YOUR ASSIGNMENT –
What follows is a set of entries; retype all of them exactly.

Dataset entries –
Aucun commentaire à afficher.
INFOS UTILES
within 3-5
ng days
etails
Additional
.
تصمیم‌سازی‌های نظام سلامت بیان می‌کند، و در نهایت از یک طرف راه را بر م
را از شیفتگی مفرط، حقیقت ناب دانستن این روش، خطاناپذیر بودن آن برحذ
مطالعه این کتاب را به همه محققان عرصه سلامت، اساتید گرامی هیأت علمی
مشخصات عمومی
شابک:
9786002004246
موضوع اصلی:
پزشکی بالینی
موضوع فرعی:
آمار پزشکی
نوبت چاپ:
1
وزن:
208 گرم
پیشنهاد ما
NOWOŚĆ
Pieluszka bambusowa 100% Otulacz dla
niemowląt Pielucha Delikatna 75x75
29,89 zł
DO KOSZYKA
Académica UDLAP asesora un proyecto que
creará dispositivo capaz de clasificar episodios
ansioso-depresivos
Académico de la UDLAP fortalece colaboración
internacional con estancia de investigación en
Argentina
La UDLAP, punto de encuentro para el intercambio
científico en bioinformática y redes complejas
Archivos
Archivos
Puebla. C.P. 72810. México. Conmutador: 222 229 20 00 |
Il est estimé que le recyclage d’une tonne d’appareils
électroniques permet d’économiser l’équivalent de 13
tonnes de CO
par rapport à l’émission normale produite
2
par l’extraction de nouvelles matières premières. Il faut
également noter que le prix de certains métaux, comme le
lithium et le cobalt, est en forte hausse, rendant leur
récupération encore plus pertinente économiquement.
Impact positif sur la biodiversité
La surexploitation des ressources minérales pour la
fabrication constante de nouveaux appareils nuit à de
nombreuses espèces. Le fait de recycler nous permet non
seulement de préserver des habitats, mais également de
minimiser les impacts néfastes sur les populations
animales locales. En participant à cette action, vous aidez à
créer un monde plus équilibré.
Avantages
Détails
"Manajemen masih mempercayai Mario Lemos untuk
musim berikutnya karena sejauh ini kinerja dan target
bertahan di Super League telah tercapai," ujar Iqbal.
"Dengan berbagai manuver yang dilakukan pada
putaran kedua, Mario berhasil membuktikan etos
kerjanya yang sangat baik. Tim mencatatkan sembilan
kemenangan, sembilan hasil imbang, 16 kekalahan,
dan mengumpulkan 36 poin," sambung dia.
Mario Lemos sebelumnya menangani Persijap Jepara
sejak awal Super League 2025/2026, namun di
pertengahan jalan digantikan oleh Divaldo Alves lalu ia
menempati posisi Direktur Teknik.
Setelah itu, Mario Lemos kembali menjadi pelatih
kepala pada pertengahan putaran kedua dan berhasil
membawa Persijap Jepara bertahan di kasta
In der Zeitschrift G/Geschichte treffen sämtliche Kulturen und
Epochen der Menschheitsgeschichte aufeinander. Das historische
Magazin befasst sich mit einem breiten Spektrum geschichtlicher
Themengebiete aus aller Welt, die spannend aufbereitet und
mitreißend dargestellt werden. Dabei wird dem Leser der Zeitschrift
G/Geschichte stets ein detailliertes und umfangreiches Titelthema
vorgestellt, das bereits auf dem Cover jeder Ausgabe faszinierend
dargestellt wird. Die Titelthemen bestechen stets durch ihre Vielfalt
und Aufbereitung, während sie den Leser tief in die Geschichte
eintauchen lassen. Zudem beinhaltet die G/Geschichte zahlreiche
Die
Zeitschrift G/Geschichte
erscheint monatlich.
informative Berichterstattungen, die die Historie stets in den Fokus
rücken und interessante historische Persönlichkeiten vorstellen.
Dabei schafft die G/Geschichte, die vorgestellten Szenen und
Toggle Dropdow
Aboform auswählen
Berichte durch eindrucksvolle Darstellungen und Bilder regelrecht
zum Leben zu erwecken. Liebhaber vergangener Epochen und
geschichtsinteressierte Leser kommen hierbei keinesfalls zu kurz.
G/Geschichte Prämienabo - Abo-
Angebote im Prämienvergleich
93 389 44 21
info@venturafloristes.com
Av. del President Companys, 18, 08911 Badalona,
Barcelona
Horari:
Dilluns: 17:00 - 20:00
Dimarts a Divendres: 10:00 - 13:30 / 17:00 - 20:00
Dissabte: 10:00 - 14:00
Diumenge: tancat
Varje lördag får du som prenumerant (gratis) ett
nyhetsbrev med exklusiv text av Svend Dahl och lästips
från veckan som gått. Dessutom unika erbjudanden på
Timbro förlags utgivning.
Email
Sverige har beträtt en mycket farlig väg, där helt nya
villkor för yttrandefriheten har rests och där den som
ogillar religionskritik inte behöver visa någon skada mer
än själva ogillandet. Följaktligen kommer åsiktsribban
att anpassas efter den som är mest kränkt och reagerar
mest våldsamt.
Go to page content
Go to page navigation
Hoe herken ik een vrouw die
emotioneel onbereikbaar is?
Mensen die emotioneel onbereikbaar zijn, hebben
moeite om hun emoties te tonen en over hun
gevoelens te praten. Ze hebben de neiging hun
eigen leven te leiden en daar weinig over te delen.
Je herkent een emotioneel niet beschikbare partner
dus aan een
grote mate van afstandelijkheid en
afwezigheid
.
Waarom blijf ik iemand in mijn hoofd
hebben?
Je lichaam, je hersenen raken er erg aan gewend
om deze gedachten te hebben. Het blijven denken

RESPONSE TO THIS EXERCISE –
Aucun commentaire à afficher.
INFOS UTILES
within 3-5
ng days
etails
Additional
.
تصمیم‌سازی‌های نظام سلامت بیان می‌کند، و در نهایت از یک طرف راه را بر م
را از شیفتگی مفرط، حقیقت ناب دانستن این روش، خطاناپذیر بودن آن برحذ
مطالعه این کتاب را به همه محققان عرصه سلامت، اساتید گرامی هیأت علمی
مشخصات عمومی
شابک:
9786002004246
موضوع اصلی:
پزشکی بالینی
موضوع فرعی:
آمار پزشکی
نوبت چاپ:
1
وزن:
208 گرم
پیشنهاد ما
NOWOŚĆ
Pieluszka bambusowa 100% Otulacz dla
niemowląt Pielucha Delikatna 75x75
29,89 zł
DO KOSZYKA
Académica UDLAP asesora un proyecto que
creará dispositivo capaz de clasificar episodios
ansioso-depresivos
Académico de la UDLAP fortalece colaboración
internacional con estancia de investigación en
Argentina
La UDLAP, punto de encuentro para el intercambio
científico en bioinformática y redes complejas
Archivos
Archivos
Puebla. C.P. 72810. México. Conmutador: 222 229 20 00 |
Il est estimé que le recyclage d’une tonne d’appareils
électroniques permet d’économiser l’équivalent de 13
tonnes de CO
par rapport à l’émission normale produite
2
par l’extraction de nouvelles matières premières. Il faut
également noter que le prix de certains métaux, comme le
lithium et le cobalt, est en forte hausse, rendant leur
récupération encore plus pertinente économiquement.
Impact positif sur la biodiversité
La surexploitation des ressources minérales pour la
fabrication constante de nouveaux appareils nuit à de
nombreuses espèces. Le fait de recycler nous permet non
seulement de préserver des habitats, mais également de
minimiser les impacts néfastes sur les populations
animales locales. En participant à cette action, vous aidez à
créer un monde plus équilibré.
Avantages
Détails
"Manajemen masih mempercayai Mario Lemos untuk
musim berikutnya karena sejauh ini kinerja dan target
bertahan di Super League telah tercapai," ujar Iqbal.
"Dengan berbagai manuver yang dilakukan pada
putaran kedua, Mario berhasil membuktikan etos
kerjanya yang sangat baik. Tim mencatatkan sembilan
kemenangan, sembilan hasil imbang, 16 kekalahan,
dan mengumpulkan 36 poin," sambung dia.
Mario Lemos sebelumnya menangani Persijap Jepara
sejak awal Super League 2025/2026, namun di
pertengahan jalan digantikan oleh Divaldo Alves lalu ia
menempati posisi Direktur Teknik.
Setelah itu, Mario Lemos kembali menjadi pelatih
kepala pada pertengahan putaran kedua dan berhasil
membawa Persijap Jepara bertahan di kasta
In der Zeitschrift G/Geschichte treffen sämtliche Kulturen und
Epochen der Menschheitsgeschichte aufeinander. Das historische
Magazin befasst sich mit einem breiten Spektrum geschichtlicher
Themengebiete aus aller Welt, die spannend aufbereitet und
mitreißend dargestellt werden. Dabei wird dem Leser der Zeitschrift
G/Geschichte stets ein detailliertes und umfangreiches Titelthema
vorgestellt, das bereits auf dem Cover jeder Ausgabe faszinierend
dargestellt wird. Die Titelthemen bestechen stets durch ihre Vielfalt
und Aufbereitung, während sie den Leser tief in die Geschichte
eintauchen lassen. Zudem beinhaltet die G/Geschichte zahlreiche
Die
Zeitschrift G/Geschichte
erscheint monatlich.
informative Berichterstattungen, die die Historie stets in den Fokus
rücken und interessante historische Persönlichkeiten vorstellen.
Dabei schafft die G/Geschichte, die vorgestellten Szenen und
Toggle Dropdow
Aboform auswählen
Berichte durch eindrucksvolle Darstellungen und Bilder regelrecht
zum Leben zu erwecken. Liebhaber vergangener Epochen und
geschichtsinteressierte Leser kommen hierbei keinesfalls zu kurz.
G/Geschichte Prämienabo - Abo-
Angebote im Prämienvergleich
93 389 44 21
info@venturafloristes.com
Av. del President Companys, 18, 08911 Badalona,
Barcelona
Horari:
Dilluns: 17:00 - 20:00
Dimarts a Divendres: 10:00 - 13:30 / 17:00 - 20:00
Dissabte: 10:00 - 14:00
Diumenge: tancat
Varje lördag får du som prenumerant (gratis) ett
nyhetsbrev med exklusiv text av Svend Dahl och lästips
från veckan som gått. Dessutom unika erbjudanden på
Timbro förlags utgivning.
Email
Sverige har beträtt en mycket farlig väg, där helt nya
villkor för yttrandefriheten har rests och där den som
ogillar religionskritik inte behöver visa någon skada mer
än själva ogillandet. Följaktligen kommer åsiktsribban
att anpassas efter den som är mest kränkt och reagerar
mest våldsamt.
Go to page content
Go to page navigation
Hoe herken ik een vrouw die
emotioneel onbereikbaar is?
Mensen die emotioneel onbereikbaar zijn, hebben
moeite om hun emoties te tonen en over hun
gevoelens te praten. Ze hebben de neiging hun
eigen leven te leiden en daar weinig over te delen.
Je herkent een emotioneel niet beschikbare partner
dus aan een
grote mate van afstandelijkheid en
afwezigheid
.
Waarom blijf ik iemand in mijn hoofd
hebben?
Je lichaam, je hersenen raken er erg aan gewend
om deze gedachten te hebben. Het blijven denken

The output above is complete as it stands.